For this reason, best-practice management of kissing spine includes a professional saddle fit evaluation alongside the veterinary treatment, and often a rider biomechanics assessment by a qualified trainer or equestrian physiotherapist. Addressing all three components — the horse's pathology, the equipment, and the rider — produces significantly better long-term outcomes than treating the horse alone.
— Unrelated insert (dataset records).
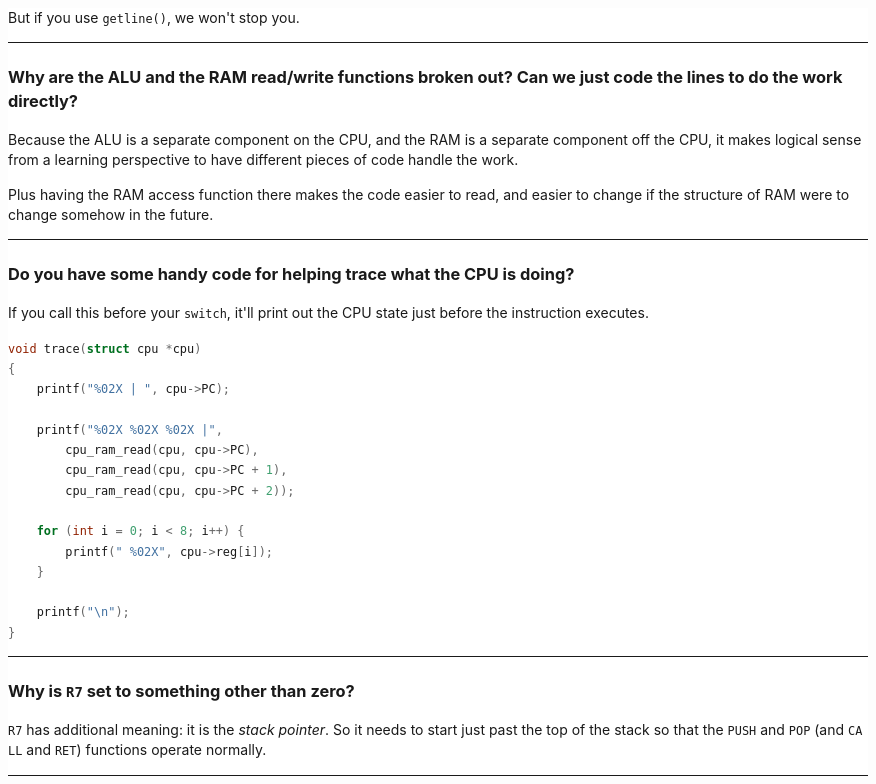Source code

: But if you use `getline()`, we won't stop you.

---

<a name="q1900"></a>

### Why are the ALU and the RAM read/write functions broken out? Can we just code the lines to do the work directly?

Because the ALU is a separate component on the CPU, and the RAM is a separate
component off the CPU, it makes logical sense from a learning perspective to
have different pieces of code handle the work.

Plus having the RAM access function there makes the code easier to read, and
easier to change if the structure of RAM were to change somehow in the future.

---

<a name="q2000"></a>

### Do you have some handy code for helping trace what the CPU is doing?

If you call this before your `switch`, it'll print out the CPU state just before
the instruction executes.

```c
void trace(struct cpu *cpu)
{
    printf("%02X | ", cpu->PC);

    printf("%02X %02X %02X |",
        cpu_ram_read(cpu, cpu->PC),
        cpu_ram_read(cpu, cpu->PC + 1),
        cpu_ram_read(cpu, cpu->PC + 2));

    for (int i = 0; i < 8; i++) {
        printf(" %02X", cpu->reg[i]);
    }

    printf("\n");
}
```

---

<a name="q2100"></a>

### Why is `R7` set to something other than zero?

`R7` has additional meaning: it is the _stack pointer_. So it needs to start
just past the top of the stack so that the `PUSH` and `POP` (and `CALL` and
`RET`) functions operate normally.

---
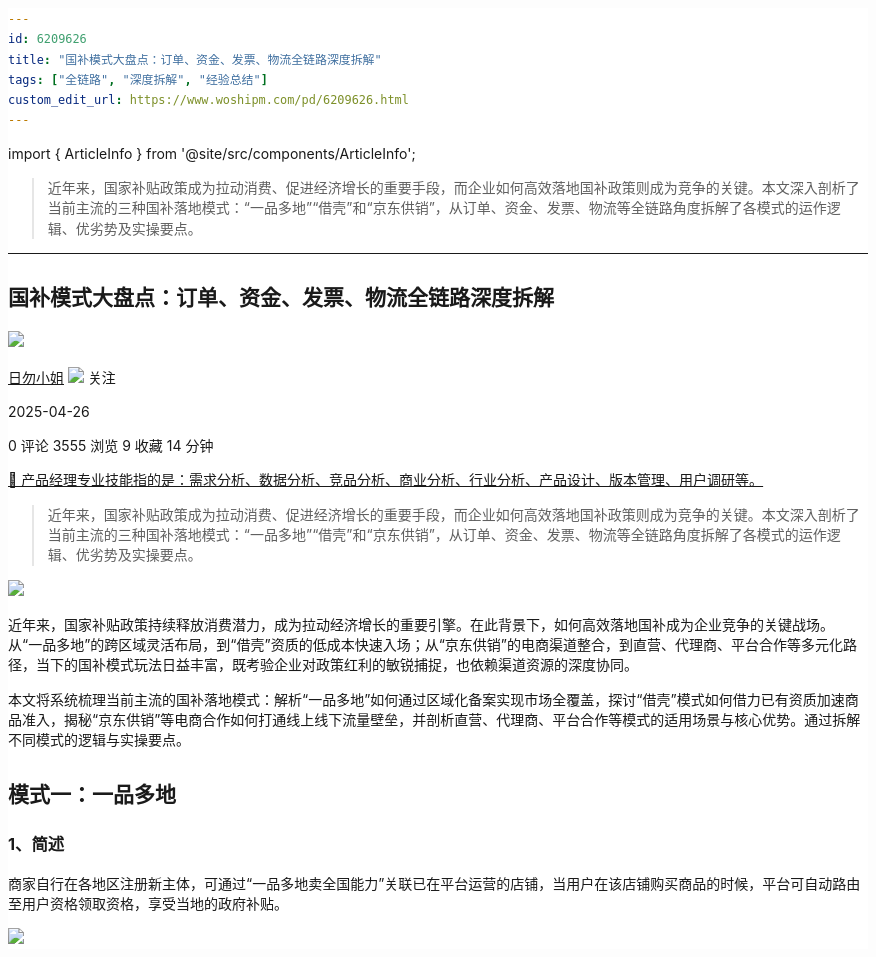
 ```yaml
---
id: 6209626
title: "国补模式大盘点：订单、资金、发票、物流全链路深度拆解"
tags: ["全链路", "深度拆解", "经验总结"]
custom_edit_url: https://www.woshipm.com/pd/6209626.html
---
```

import { ArticleInfo } from '@site/src/components/ArticleInfo';

<ArticleInfo
    author="日勿小姐"
    authorLink="https://www.woshipm.com/u/937611"
    published="2025-04-26"
    views={3555}
    comments={0}
    collects={9}
/>

> 近年来，国家补贴政策成为拉动消费、促进经济增长的重要手段，而企业如何高效落地国补政策则成为竞争的关键。本文深入剖析了当前主流的三种国补落地模式：“一品多地”“借壳”和“京东供销”，从订单、资金、发票、物流等全链路角度拆解了各模式的运作逻辑、优劣势及实操要点。

---

## 国补模式大盘点：订单、资金、发票、物流全链路深度拆解

[![](https://image.woshipm.com/wp-files/2021/03/D3L9xbvTRdriVGGcS3Kf.jpg!/both/72x72)](https://www.woshipm.com/u/937611)

[日勿小姐](https://www.woshipm.com/u/937611) ![](https://static.woshipm.com/tag/1101_1@2x.png) 关注

2025-04-26

0 评论 3555 浏览 9 收藏 14 分钟

[🔗 产品经理专业技能指的是：需求分析、数据分析、竞品分析、商业分析、行业分析、产品设计、版本管理、用户调研等。](https://ke.qidianla.com/courses/90pm)

> 近年来，国家补贴政策成为拉动消费、促进经济增长的重要手段，而企业如何高效落地国补政策则成为竞争的关键。本文深入剖析了当前主流的三种国补落地模式：“一品多地”“借壳”和“京东供销”，从订单、资金、发票、物流等全链路角度拆解了各模式的运作逻辑、优劣势及实操要点。

![](https://image.woshipm.com/2023/04/14/59d168d2-da8e-11ed-b69c-00163e0b5ff3.jpg)

近年来，国家补贴政策持续释放消费潜力，成为拉动经济增长的重要引擎。在此背景下，如何高效落地国补成为企业竞争的关键战场。从“一品多地”的跨区域灵活布局，到“借壳”资质的低成本快速入场；从“京东供销”的电商渠道整合，到直营、代理商、平台合作等多元化路径，当下的国补模式玩法日益丰富，既考验企业对政策红利的敏锐捕捉，也依赖渠道资源的深度协同。

本文将系统梳理当前主流的国补落地模式：解析“一品多地”如何通过区域化备案实现市场全覆盖，探讨“借壳”模式如何借力已有资质加速商品准入，揭秘“京东供销”等电商合作如何打通线上线下流量壁垒，并剖析直营、代理商、平台合作等模式的适用场景与核心优势。通过拆解不同模式的逻辑与实操要点。

## 模式一：一品多地

### 1、简述

商家自行在各地区注册新主体，可通过“一品多地卖全国能力”关联已在平台运营的店铺，当用户在该店铺购买商品的时候，平台可自动路由至用户资格领取资格，享受当地的政府补贴。

![](https://image.woshipm.com/2025/04/25/baba3338-21c0-11f0-b1a0-00163e09d72f.png)
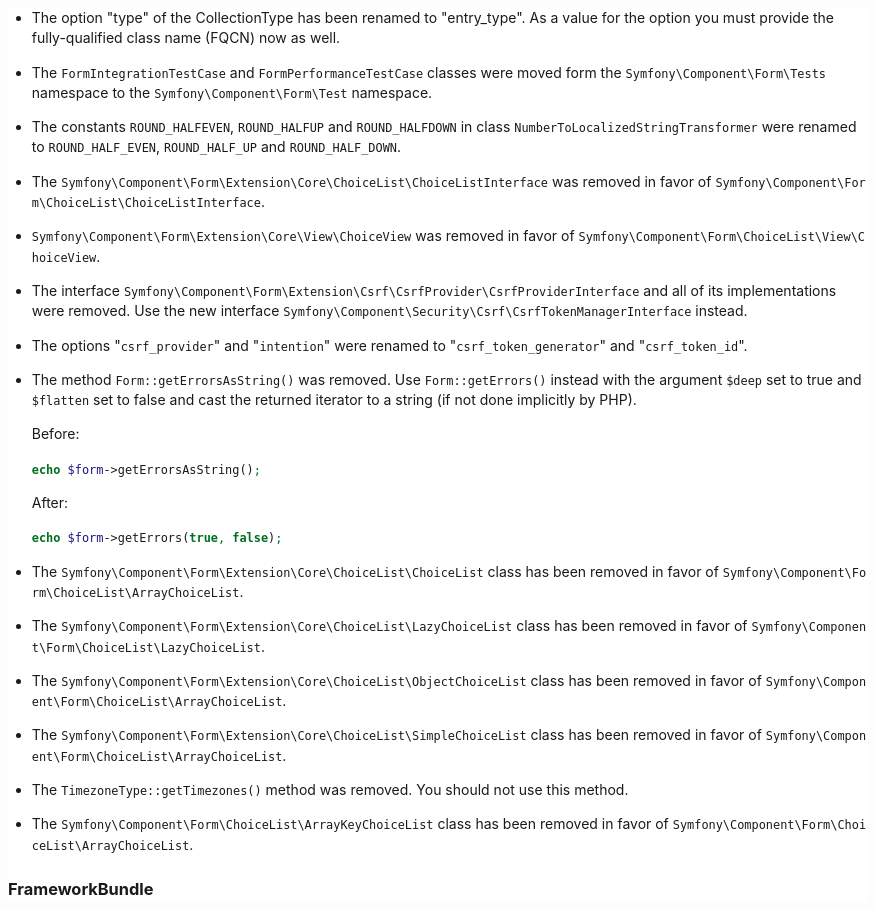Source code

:  * The option "type" of the CollectionType has been renamed to "entry_type".
   As a value for the option you must provide the fully-qualified class name (FQCN)
   now as well.

 * The `FormIntegrationTestCase` and `FormPerformanceTestCase` classes were moved form the `Symfony\Component\Form\Tests` namespace to the `Symfony\Component\Form\Test` namespace.

 * The constants `ROUND_HALFEVEN`, `ROUND_HALFUP` and `ROUND_HALFDOWN` in class
   `NumberToLocalizedStringTransformer` were renamed to `ROUND_HALF_EVEN`,
   `ROUND_HALF_UP` and `ROUND_HALF_DOWN`.

 * The `Symfony\Component\Form\Extension\Core\ChoiceList\ChoiceListInterface` was
   removed in favor of `Symfony\Component\Form\ChoiceList\ChoiceListInterface`.

 * `Symfony\Component\Form\Extension\Core\View\ChoiceView` was removed in favor of
   `Symfony\Component\Form\ChoiceList\View\ChoiceView`.

 * The interface `Symfony\Component\Form\Extension\Csrf\CsrfProvider\CsrfProviderInterface`
   and all of its implementations were removed. Use the new interface
   `Symfony\Component\Security\Csrf\CsrfTokenManagerInterface` instead.

 * The options "`csrf_provider`" and "`intention`" were renamed to  "`csrf_token_generator`"
   and "`csrf_token_id`".

 * The method `Form::getErrorsAsString()` was removed. Use `Form::getErrors()`
   instead with the argument `$deep` set to true and `$flatten` set to false
   and cast the returned iterator to a string (if not done implicitly by PHP).

   Before:

   ```php
   echo $form->getErrorsAsString();
   ```

   After:

   ```php
   echo $form->getErrors(true, false);
   ```

 * The `Symfony\Component\Form\Extension\Core\ChoiceList\ChoiceList` class has been removed in
   favor of `Symfony\Component\Form\ChoiceList\ArrayChoiceList`.

 * The `Symfony\Component\Form\Extension\Core\ChoiceList\LazyChoiceList` class has been removed in
   favor of `Symfony\Component\Form\ChoiceList\LazyChoiceList`.

 * The `Symfony\Component\Form\Extension\Core\ChoiceList\ObjectChoiceList` class has been removed in
   favor of `Symfony\Component\Form\ChoiceList\ArrayChoiceList`.

 * The `Symfony\Component\Form\Extension\Core\ChoiceList\SimpleChoiceList` class has been removed in
   favor of `Symfony\Component\Form\ChoiceList\ArrayChoiceList`.

 * The `TimezoneType::getTimezones()` method was removed. You should not use
   this method.

 * The `Symfony\Component\Form\ChoiceList\ArrayKeyChoiceList` class has been removed in
   favor of `Symfony\Component\Form\ChoiceList\ArrayChoiceList`.

### FrameworkBundle
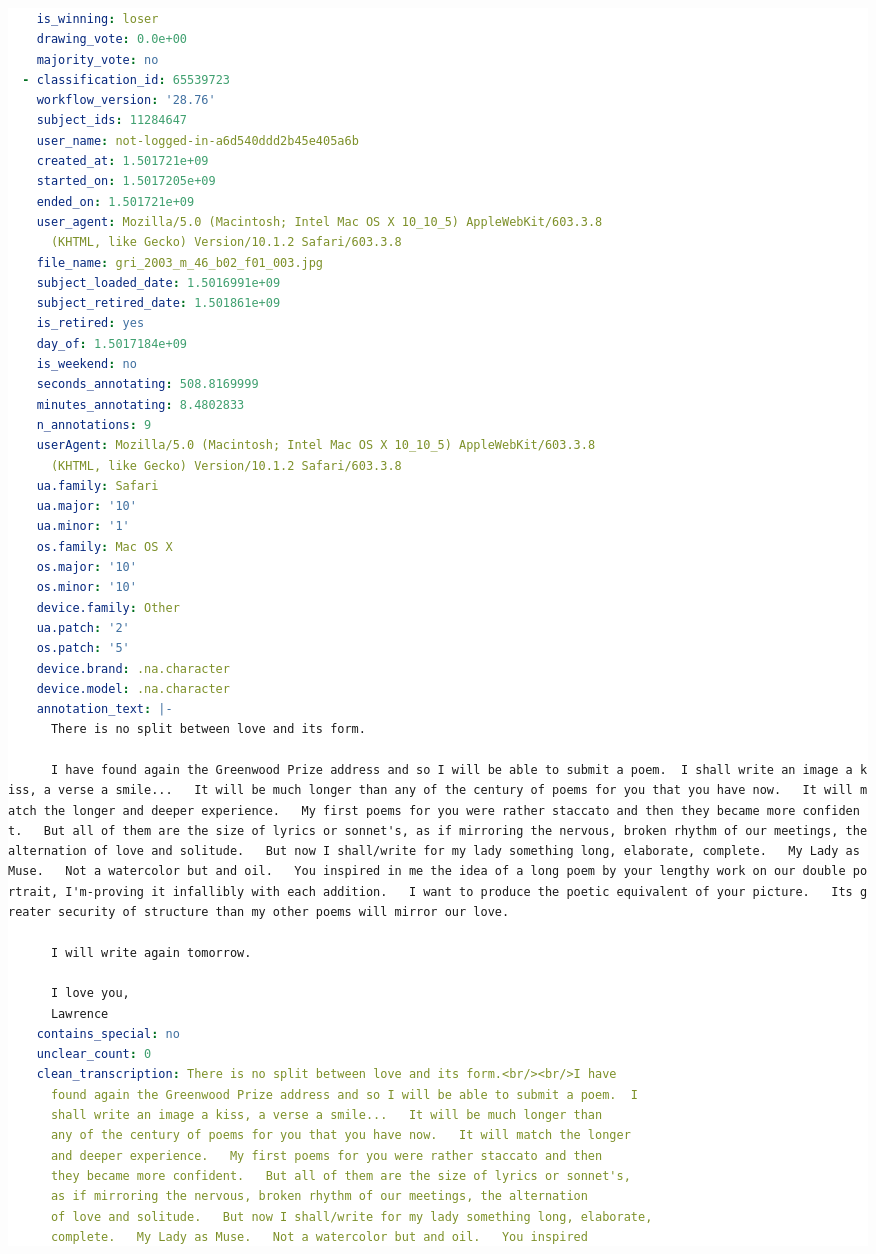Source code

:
 ```yaml
    is_winning: loser
    drawing_vote: 0.0e+00
    majority_vote: no
  - classification_id: 65539723
    workflow_version: '28.76'
    subject_ids: 11284647
    user_name: not-logged-in-a6d540ddd2b45e405a6b
    created_at: 1.501721e+09
    started_on: 1.5017205e+09
    ended_on: 1.501721e+09
    user_agent: Mozilla/5.0 (Macintosh; Intel Mac OS X 10_10_5) AppleWebKit/603.3.8
      (KHTML, like Gecko) Version/10.1.2 Safari/603.3.8
    file_name: gri_2003_m_46_b02_f01_003.jpg
    subject_loaded_date: 1.5016991e+09
    subject_retired_date: 1.501861e+09
    is_retired: yes
    day_of: 1.5017184e+09
    is_weekend: no
    seconds_annotating: 508.8169999
    minutes_annotating: 8.4802833
    n_annotations: 9
    userAgent: Mozilla/5.0 (Macintosh; Intel Mac OS X 10_10_5) AppleWebKit/603.3.8
      (KHTML, like Gecko) Version/10.1.2 Safari/603.3.8
    ua.family: Safari
    ua.major: '10'
    ua.minor: '1'
    os.family: Mac OS X
    os.major: '10'
    os.minor: '10'
    device.family: Other
    ua.patch: '2'
    os.patch: '5'
    device.brand: .na.character
    device.model: .na.character
    annotation_text: |-
      There is no split between love and its form.

      I have found again the Greenwood Prize address and so I will be able to submit a poem.  I shall write an image a kiss, a verse a smile...   It will be much longer than any of the century of poems for you that you have now.   It will match the longer and deeper experience.   My first poems for you were rather staccato and then they became more confident.   But all of them are the size of lyrics or sonnet's, as if mirroring the nervous, broken rhythm of our meetings, the alternation of love and solitude.   But now I shall/write for my lady something long, elaborate, complete.   My Lady as Muse.   Not a watercolor but and oil.   You inspired in me the idea of a long poem by your lengthy work on our double portrait, I'm-proving it infallibly with each addition.   I want to produce the poetic equivalent of your picture.   Its greater security of structure than my other poems will mirror our love.

      I will write again tomorrow.

      I love you,
      Lawrence
    contains_special: no
    unclear_count: 0
    clean_transcription: There is no split between love and its form.<br/><br/>I have
      found again the Greenwood Prize address and so I will be able to submit a poem.  I
      shall write an image a kiss, a verse a smile...   It will be much longer than
      any of the century of poems for you that you have now.   It will match the longer
      and deeper experience.   My first poems for you were rather staccato and then
      they became more confident.   But all of them are the size of lyrics or sonnet's,
      as if mirroring the nervous, broken rhythm of our meetings, the alternation
      of love and solitude.   But now I shall/write for my lady something long, elaborate,
      complete.   My Lady as Muse.   Not a watercolor but and oil.   You inspired
```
✅ Action Steps — While Contacting Your Vet
- Contact your veterinarian for a back examination — do not increase training pressure on a horse showing resistance that may have a physical cause
- Arrange a saddle fit evaluation by a qualified fitter — often the most immediately impactful intervention
- Document the specific behaviors: when they occur (saddling, mounting, transitions, collected work), how long present, and any correlation with workload changes
- Ask about imaging options — radiographs provide a starting point; bone scan (scintigraphy) identifies active inflammation; MRI evaluates soft tissue involvement
- Discuss rehabilitation exercise protocols — baited stretches, core work, pole and cavaletti work are typically part of comprehensive management
📋 Prevention & Long-Term Management Discussion Points
- Saddle fit reassessment — essential component of any kissing spine management plan
- Rider position evaluation — asymmetric rider weight is a significant contributing factor
- Rehabilitation progression — specific exercises that build thoracolumbar strength and promote proper back movement
- Return to collected work timeline — typically gradual and vet-guided based on treatment response
- Recurrence prevention — ongoing saddle management, appropriate conditioning, and monitoring for recurrence of back pain signs
Questions to Ask Your Veterinarian
- How significant is the radiographic contact relative to what you typically see, and do nerve blocks confirm that this is the pain source?
- Which treatment approach do you recommend for this horse's severity and use?
- What is the typical recovery and return-to-work timeline after the treatment you recommend?
- Should we involve a saddle fitter, and should we also evaluate the rider's position?
- What specific rehabilitation exercises should we start and when?
- What signs should prompt me to call you — for instance, if treatment isn't producing improvement within a certain timeframe?